### EXERCISE GOAL
Copy out everything in the rows below from the line containing "scientific name: Saperda populnea" down to the line containing "scientific name: Fagus grandifolia", with both of those lines included.

[start of INFORMATION SHOWN]

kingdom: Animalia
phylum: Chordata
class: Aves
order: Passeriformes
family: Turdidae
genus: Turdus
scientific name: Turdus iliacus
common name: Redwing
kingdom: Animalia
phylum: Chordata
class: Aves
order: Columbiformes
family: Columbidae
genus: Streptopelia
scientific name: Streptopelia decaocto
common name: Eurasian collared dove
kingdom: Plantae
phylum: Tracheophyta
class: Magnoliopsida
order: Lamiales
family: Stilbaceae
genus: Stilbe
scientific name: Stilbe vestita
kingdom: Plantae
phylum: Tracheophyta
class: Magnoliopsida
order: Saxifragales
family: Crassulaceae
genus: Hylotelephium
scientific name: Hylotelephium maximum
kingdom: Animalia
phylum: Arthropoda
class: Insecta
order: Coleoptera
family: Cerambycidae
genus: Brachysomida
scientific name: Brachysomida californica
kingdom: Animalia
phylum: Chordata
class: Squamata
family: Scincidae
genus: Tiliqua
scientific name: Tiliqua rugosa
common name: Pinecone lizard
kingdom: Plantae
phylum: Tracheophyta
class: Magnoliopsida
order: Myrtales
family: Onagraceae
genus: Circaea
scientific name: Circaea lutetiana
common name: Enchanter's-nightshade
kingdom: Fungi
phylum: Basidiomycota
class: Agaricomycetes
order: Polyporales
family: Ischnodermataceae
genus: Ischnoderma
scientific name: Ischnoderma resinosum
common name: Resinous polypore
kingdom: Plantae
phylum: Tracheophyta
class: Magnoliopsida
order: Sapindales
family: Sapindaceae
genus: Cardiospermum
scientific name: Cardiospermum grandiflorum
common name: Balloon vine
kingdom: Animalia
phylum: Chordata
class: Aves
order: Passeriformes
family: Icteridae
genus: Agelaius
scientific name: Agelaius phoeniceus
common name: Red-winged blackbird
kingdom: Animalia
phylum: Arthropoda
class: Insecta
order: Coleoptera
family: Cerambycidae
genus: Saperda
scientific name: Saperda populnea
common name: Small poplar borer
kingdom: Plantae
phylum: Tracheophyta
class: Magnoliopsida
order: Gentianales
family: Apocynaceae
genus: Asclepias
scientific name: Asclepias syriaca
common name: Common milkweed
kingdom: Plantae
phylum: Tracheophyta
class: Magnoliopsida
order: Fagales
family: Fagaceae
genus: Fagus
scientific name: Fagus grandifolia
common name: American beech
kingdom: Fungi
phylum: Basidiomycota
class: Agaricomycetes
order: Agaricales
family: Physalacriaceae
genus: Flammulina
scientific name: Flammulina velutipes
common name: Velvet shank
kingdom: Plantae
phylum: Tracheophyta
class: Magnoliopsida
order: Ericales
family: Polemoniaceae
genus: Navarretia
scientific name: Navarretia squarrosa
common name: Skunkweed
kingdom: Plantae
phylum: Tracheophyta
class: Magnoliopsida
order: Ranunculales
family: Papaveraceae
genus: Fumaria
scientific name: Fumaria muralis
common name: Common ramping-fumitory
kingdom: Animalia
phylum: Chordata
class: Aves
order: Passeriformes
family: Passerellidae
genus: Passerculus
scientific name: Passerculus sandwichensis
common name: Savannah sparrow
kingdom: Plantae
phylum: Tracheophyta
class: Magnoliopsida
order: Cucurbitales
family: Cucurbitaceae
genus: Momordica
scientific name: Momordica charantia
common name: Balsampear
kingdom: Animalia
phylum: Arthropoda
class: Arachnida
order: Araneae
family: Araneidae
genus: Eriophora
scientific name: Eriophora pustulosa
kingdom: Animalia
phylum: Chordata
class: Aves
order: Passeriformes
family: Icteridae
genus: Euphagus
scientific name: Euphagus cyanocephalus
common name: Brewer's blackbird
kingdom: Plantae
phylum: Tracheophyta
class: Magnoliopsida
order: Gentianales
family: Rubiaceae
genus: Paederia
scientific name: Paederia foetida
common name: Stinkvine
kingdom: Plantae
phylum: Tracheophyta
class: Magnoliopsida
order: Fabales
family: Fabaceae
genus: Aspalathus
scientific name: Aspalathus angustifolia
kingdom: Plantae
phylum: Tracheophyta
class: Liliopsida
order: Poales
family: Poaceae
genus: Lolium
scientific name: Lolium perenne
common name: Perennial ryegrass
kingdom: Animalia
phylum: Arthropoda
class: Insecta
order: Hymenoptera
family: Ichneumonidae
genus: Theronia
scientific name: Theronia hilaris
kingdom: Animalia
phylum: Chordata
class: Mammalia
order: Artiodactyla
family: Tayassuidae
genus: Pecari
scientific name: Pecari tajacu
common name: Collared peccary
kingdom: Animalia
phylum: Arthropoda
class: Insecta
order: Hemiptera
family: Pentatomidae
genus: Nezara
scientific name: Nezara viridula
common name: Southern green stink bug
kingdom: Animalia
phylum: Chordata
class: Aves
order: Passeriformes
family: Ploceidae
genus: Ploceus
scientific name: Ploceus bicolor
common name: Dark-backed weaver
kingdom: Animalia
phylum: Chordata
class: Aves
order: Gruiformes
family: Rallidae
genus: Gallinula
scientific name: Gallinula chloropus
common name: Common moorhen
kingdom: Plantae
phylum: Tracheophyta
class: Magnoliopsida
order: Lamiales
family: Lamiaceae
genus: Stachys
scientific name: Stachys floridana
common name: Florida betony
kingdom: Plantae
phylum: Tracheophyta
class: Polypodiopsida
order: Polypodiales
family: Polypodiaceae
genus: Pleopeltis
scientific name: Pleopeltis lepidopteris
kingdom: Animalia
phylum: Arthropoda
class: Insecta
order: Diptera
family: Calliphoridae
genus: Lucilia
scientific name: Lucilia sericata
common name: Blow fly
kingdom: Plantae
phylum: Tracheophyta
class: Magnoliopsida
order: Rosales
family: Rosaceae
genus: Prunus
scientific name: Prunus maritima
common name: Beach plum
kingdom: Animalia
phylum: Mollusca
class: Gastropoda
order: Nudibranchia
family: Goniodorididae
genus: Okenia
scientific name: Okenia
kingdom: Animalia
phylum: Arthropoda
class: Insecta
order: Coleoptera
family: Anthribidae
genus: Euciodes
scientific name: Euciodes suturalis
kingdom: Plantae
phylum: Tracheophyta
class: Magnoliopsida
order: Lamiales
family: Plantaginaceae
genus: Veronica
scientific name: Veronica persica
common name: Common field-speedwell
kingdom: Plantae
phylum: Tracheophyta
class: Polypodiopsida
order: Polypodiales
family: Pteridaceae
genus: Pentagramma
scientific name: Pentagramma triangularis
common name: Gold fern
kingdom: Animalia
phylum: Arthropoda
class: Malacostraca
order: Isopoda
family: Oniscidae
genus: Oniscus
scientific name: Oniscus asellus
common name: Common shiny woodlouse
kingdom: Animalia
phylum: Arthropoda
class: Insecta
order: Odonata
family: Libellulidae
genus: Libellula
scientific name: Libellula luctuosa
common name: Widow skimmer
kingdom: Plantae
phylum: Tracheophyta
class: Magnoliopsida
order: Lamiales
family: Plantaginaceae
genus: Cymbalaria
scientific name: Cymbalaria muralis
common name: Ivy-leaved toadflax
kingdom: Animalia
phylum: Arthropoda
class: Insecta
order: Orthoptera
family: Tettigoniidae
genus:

[end of INFORMATION SHOWN]

### REPLY TO THE TASK
scientific name: Saperda populnea
common name: Small poplar borer
kingdom: Plantae
phylum: Tracheophyta
class: Magnoliopsida
order: Gentianales
family: Apocynaceae
genus: Asclepias
scientific name: Asclepias syriaca
common name: Common milkweed
kingdom: Plantae
phylum: Tracheophyta
class: Magnoliopsida
order: Fagales
family: Fagaceae
genus: Fagus
scientific name: Fagus grandifolia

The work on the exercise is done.